Season 8, Episode 5: “Invocation”
Original Airdate: December 3, 2000
So what is this, is this business as usual? A monster-of-the-week, a skeptic and a believer investigating the disappearance slash reappearance of some creepy little kid, same old business, same old partner dynamic, I mean. That’s the risk, isn’t it? Even flipping the script and turning Scully into a believer is a thing that could be ruined. Fortunately, “Invocation” shows us that there’s potential in the flipped script. Unfortunately, “Invocation” also shows us how harrowing the new world might be.
Because what did we always have, when things got bad in the Before Times? You can say it with me: we had the Mulder and Scully dynamic. We had a little bit of lightness in our dour. Doggett, thus far, has not been a particularly light fellow. You know, he’s one of those ex-cops! With the secrets, and the pain! And while Mulder too had his secrets, and his pain, Mulder also had a lifetime of people telling him to quit believing in aliens. He had humility and the wry humor of the bullied.
What Doggett has, instead, is stoicism and a quiet drive. The case in “Invocation” plucks a string in him, a string that this episode doesn’t care to explain, fully. What we learn is just what we see: we see Doggett working incredibly hard on a case involving a kidnapped child. We see him looking at a photo of a child that he carries with him. And we have a police psychic shouting that he lost a child. Hardly conclusive, and yet hardly not. Safe to assume he’s got an emotional X-File of his own.
The episode’s story isn’t particularly original, but it’s very well-executed. A boy, Billy, disappears from a playground at age seven. Ten years later he re-appears, looking exactly the same age. He won’t speak, he creeps out the family dog, and in the middle of the night he stabs a bloody knife into his older brother’s mattress. The kid playing Billy is absolute perfection, blond and dead-eyed and yet still boyish enough to appear, briefly, nonthreatening.
Soon it becomes clear that the Billy we see is no longer of this world. There’s a local burn-out, Ronnie, who Doggett tags as a suspect. Only as it turns out, Ronnie’s the only one who knows how impossible Billy’s re-appearance is. Her mother’s boyfriend, Cal, is the one who originally abducted—and murdered—Billy. Ronnie knows where Billy’s bones are, he knows the kid has got to be dead. And yet there the kid is, appearing suddenly in the passenger seat of his car, staring.
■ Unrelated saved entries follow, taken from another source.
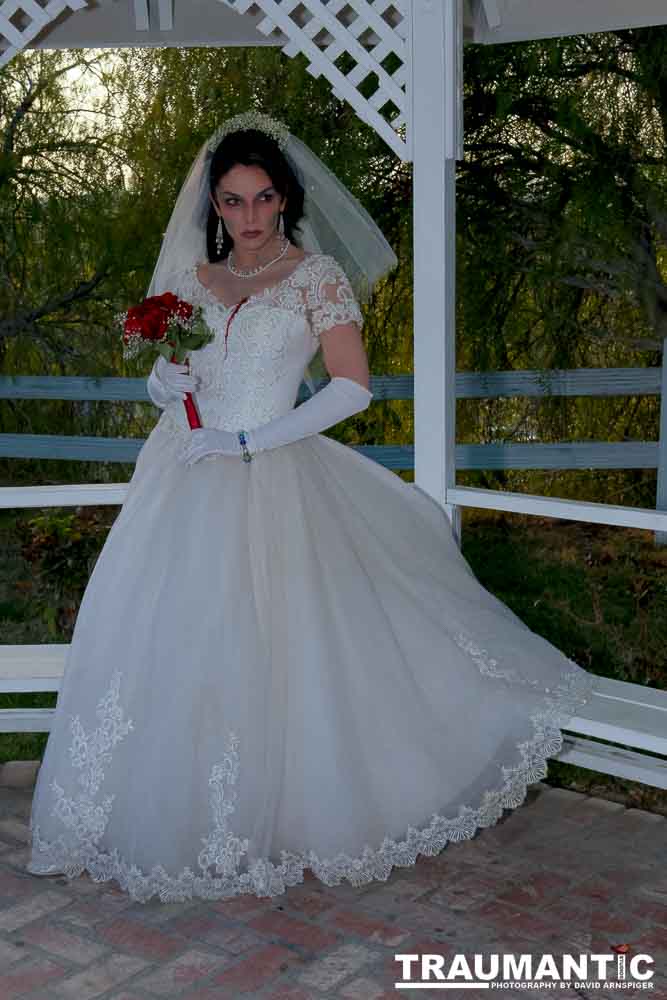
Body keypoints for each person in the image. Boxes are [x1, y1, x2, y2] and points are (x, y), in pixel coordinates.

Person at [26, 111, 595, 904]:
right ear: (213, 207)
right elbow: (173, 370)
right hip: (183, 473)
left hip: (275, 472)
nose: (249, 218)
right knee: (172, 641)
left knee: (283, 643)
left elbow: (352, 389)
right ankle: (178, 815)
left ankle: (286, 812)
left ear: (286, 199)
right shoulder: (191, 281)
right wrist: (162, 384)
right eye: (232, 202)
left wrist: (251, 439)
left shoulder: (315, 276)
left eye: (263, 199)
Scully puts forth the theory that Billy may be an alien abductee, a theory Doggett dismisses as quickly as he can. Scully pushes forward, knowing exactly how she sounds—“I’m not saying I can explain it,” she says. “But this is definitely not normal.” Watching Scully relate to Doggett in this context is interesting, but also brutal, in a way. She’s taking her first steps out of skepticism, but she’s got to keep herself grounded, both so that she can relate to her new partner and so that she can stay true to her own standards.
What’s hard is how little he gives her to work with—either because he’s distracted by the nature of the case, or because he’s really just not willing to give any ground on this X-Files business. As the paranormal evidence mounts, you see Scully working hard to temper her frustrations. She’s forced to keep pointing at the things that have just happened, to underscore them, no matter how ridiculous they seem. “Everything about this case is impossible,” she says, but then what? It’s hard to move an investigation forward when one person won’t believe, and the other believes but can’t figure out what to do next.
Billy: turns out to be a ghost, I think, things get a little fuzzy at the end, and no word on what he was even doing with that bloody knife. His re-appearance spurs Ronnie to confess how he helped Cal; Scully and Doggett go tearing after the real bad guy; Billy appears and reappears and when they go to the place where he was, it’s his grave, and he is dead. Doggett is of course unhappy with the notion that this is justice “from beyond the grave.” Scully pats his arm and tries to point out that he did a good job, regardless of what he believes. It’s a nice thing for a partner to do, and maybe they’ll have a relationship yet. But until then, it’s two sharp angles, glaring inward.